然而第三个,瑟瑟发抖着,一步又一步的后退,他感觉得到,死神的镰刀已经架在了他的脖子上了。
不一会儿,王天风让人把那三个人抬去医务室,急救过后关进个人禁闭室做处分。
王天风看着那个明楼最后出手的,他的伤最重,双腿好像没有知觉,然而他不过是被明楼在背脊踢了一腿而已。
「明楼!你做得太过了。」王天风看着那个下身失去知觉的,那个人……怕是半身瘫痪了。
明楼理一理衣裳,一脸的轻松,那个带头的人刚刚才在明诚那儿看见了一样的动作,这两个人……果然是兄弟。
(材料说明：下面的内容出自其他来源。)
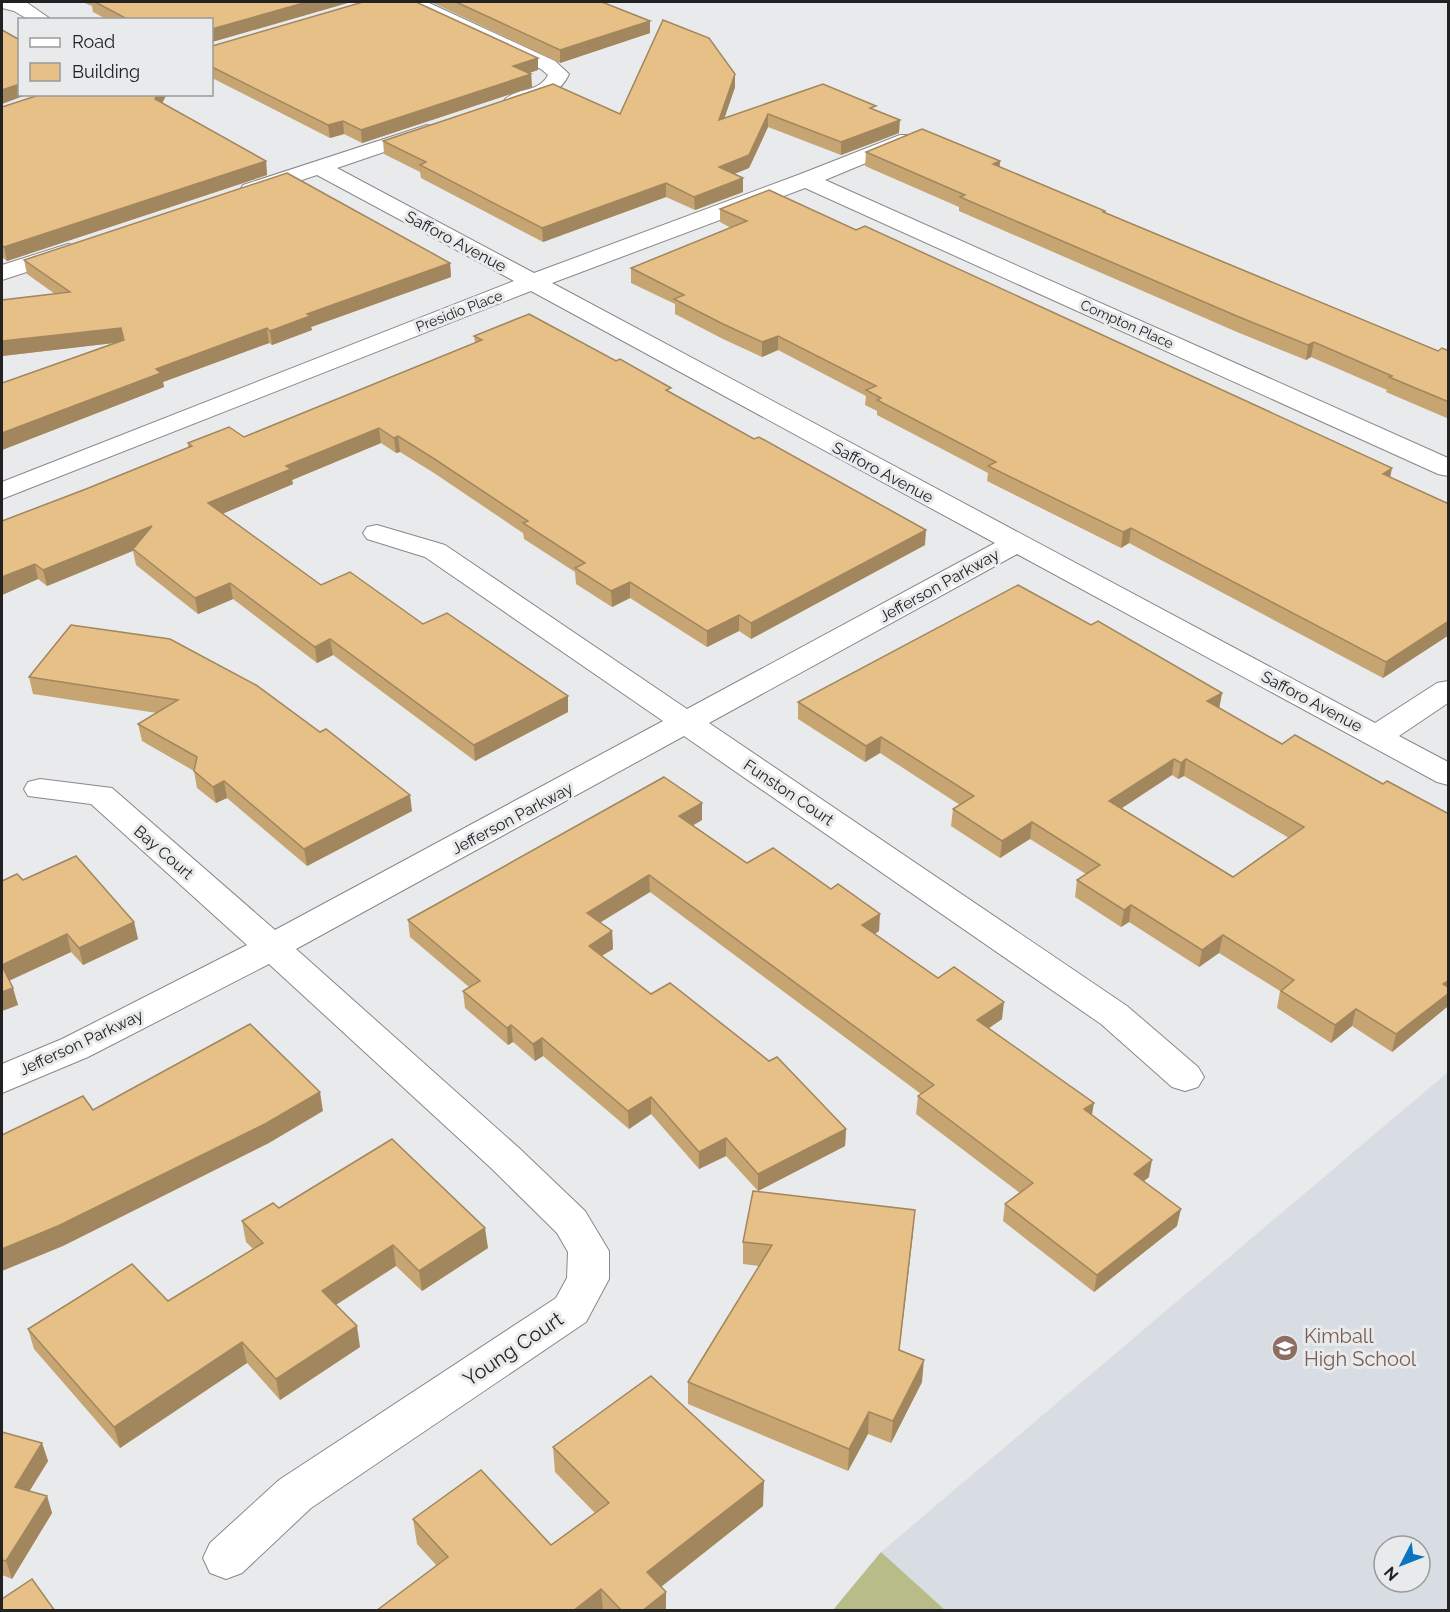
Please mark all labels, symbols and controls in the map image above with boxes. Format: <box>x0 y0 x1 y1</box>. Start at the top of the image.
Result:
legend <box>18 18 213 96</box>
text: Road <box>72 31 115 52</box>
text: Building <box>72 61 140 82</box>
street label: Safforo Avenue <box>402 207 509 276</box>
street label: Presidio Place <box>414 287 504 335</box>
street label: Compton Place <box>1078 296 1176 352</box>
street label: Safforo Avenue <box>829 438 936 507</box>
street label: Jefferson Parkway <box>876 544 1003 626</box>
street label: Safforo Avenue <box>1258 667 1365 736</box>
street label: Funston Court <box>740 755 838 830</box>
street label: Jefferson Parkway <box>449 778 576 858</box>
street label: Bay Court <box>130 821 198 884</box>
street label: Jefferson Parkway <box>16 1005 146 1079</box>
street label: Young Court <box>458 1307 568 1391</box>
place label: Kimball High School <box>1304 1324 1417 1371</box>
school or university icon: Kimball High School <box>1270 1333 1300 1363</box>
north arrow <box>1372 1534 1432 1594</box>
text: N <box>1380 1563 1402 1585</box>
「做出这样的事我明楼还要忍,难道要等他们把阿诚怎么了,我再来杀了他们吗?」
「我看明诚这身手,要碰他是那三个人作梦。」
「阿诚有这身手是我家的事,而那三个人要动阿诚就是我的事!」
那个带头的学员看有王天风撑腰,胆子终于大了些:「不是他们要碰明诚,是明诚自己勾引他们的。」
「你说……是我家阿诚勾引的?」
「大哥,我没有,这种丢脸的事,我怎么可能……」明诚露出了一脸隐忍的表情,在明楼面前一脸想解释又说不出口,刚刚那张狂得意的表情消失无踪,好似真不曾出现在他脸上一样。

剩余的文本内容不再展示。